§ **PASSAGE FOR REVIEW**
Emerging evidence suggests breakdown in the flow of information between units can lead to patient safety incidents that result in readmission to ICU and patient harm, including death.  Patients may also undergo unnecessary tests and treatments leading to patient/family confusion related to perceived conflicting decision making by the health care team.


NYGH ICU collaborated with the Medical/Stroke Unit (MSU) and the Patient and Family Advisory Committee to develop a standardized discharge protocol with the following goals:

  • improve communication among multidisciplinary HCPs

  • reduce medical errors associated with transitions

  • reduce anxiety of patients and families during transitions of care

  • improve staff and physician satisfaction


We created a standardized discharge workflow for patients with an ICU length of stay greater than 2 weeks who were discharged to the MSU. The primary outcome measure was patient/family and staff satisfaction. Secondary outcome measure was improvement of ward staff and General Internal Medicine (GIM) physicians’ satisfaction with the transition process. The components of the standardized workflow included: individualized care plan with input from patient/family and multidisciplinary team including nurse, respiratory therapist, dietitian, physician, social worker; providing patients/families with Critical Care Response Team (CCRT) business card indicating they can activate a CCRT consultation; an in-person warm handoff between ICU and ward; a dictated summary of the ICU experience by intensivist.   

A group session was conducted to gain feedback about current transition practices from ICU to ward. A pre-survey was developed for ward staff and GIM physicians based on research articles and identified gaps with the goal of closing these gaps. Pre-implementation satisfaction surveys were distributed to multidisciplinary HCPs assuming care upon transfer from ICU.  A post-implementation patient/family survey was developed based on their stories to receive feedback about transition from CrCU to ward.

§ **ENTRIES PROVIDED**
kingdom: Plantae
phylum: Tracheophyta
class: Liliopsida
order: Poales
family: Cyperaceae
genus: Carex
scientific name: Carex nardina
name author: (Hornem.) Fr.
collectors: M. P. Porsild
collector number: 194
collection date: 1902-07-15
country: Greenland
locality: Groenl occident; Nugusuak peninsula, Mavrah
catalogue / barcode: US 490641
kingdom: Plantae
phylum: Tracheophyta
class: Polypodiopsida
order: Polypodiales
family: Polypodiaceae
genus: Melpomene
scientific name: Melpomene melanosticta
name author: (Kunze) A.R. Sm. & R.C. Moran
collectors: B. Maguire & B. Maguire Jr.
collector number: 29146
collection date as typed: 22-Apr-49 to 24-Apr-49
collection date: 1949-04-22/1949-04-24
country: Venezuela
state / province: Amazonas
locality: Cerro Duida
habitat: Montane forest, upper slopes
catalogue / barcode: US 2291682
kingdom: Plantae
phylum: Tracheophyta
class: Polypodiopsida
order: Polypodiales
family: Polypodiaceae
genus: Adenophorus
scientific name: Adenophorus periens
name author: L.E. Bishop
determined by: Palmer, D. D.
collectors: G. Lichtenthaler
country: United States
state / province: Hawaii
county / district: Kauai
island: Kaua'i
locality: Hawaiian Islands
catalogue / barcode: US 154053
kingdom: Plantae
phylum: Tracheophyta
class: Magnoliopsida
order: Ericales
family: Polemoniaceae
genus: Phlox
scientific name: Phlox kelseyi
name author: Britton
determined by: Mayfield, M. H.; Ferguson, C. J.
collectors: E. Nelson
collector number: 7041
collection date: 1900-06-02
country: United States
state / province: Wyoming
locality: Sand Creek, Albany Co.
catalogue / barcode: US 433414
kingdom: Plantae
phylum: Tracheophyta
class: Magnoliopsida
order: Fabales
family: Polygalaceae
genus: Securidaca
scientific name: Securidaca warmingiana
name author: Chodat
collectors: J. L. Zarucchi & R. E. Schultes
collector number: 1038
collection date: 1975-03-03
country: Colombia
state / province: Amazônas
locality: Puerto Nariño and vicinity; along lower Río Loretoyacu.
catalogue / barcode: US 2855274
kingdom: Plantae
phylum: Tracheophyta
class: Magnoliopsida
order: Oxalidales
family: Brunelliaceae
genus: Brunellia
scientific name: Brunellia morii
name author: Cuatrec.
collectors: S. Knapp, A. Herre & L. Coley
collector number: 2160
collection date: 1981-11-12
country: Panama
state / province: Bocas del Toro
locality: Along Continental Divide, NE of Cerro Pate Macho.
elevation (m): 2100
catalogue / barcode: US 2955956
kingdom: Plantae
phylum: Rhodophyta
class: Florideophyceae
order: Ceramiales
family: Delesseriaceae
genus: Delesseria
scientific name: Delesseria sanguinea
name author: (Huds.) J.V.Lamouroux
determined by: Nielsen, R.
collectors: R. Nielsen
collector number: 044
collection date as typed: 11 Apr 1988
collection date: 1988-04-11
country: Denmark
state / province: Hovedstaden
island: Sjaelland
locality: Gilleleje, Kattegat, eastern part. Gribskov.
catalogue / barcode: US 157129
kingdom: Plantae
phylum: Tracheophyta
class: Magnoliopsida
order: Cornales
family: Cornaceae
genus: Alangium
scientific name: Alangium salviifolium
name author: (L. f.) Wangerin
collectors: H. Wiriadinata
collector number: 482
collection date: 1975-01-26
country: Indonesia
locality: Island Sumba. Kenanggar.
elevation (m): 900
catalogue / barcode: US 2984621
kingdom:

§ **WORK REQUEST**
List every goal that the text about the ICU discharge protocol gives for the standardized protocol. The lines are separate material and have no connection to the text.

§ **EXERCISE RESPONSE**
- Improve communication among multidisciplinary HCPs
- Reduce medical errors associated with transitions
- Reduce anxiety of patients and families during transitions of care
- Improve staff and physician satisfaction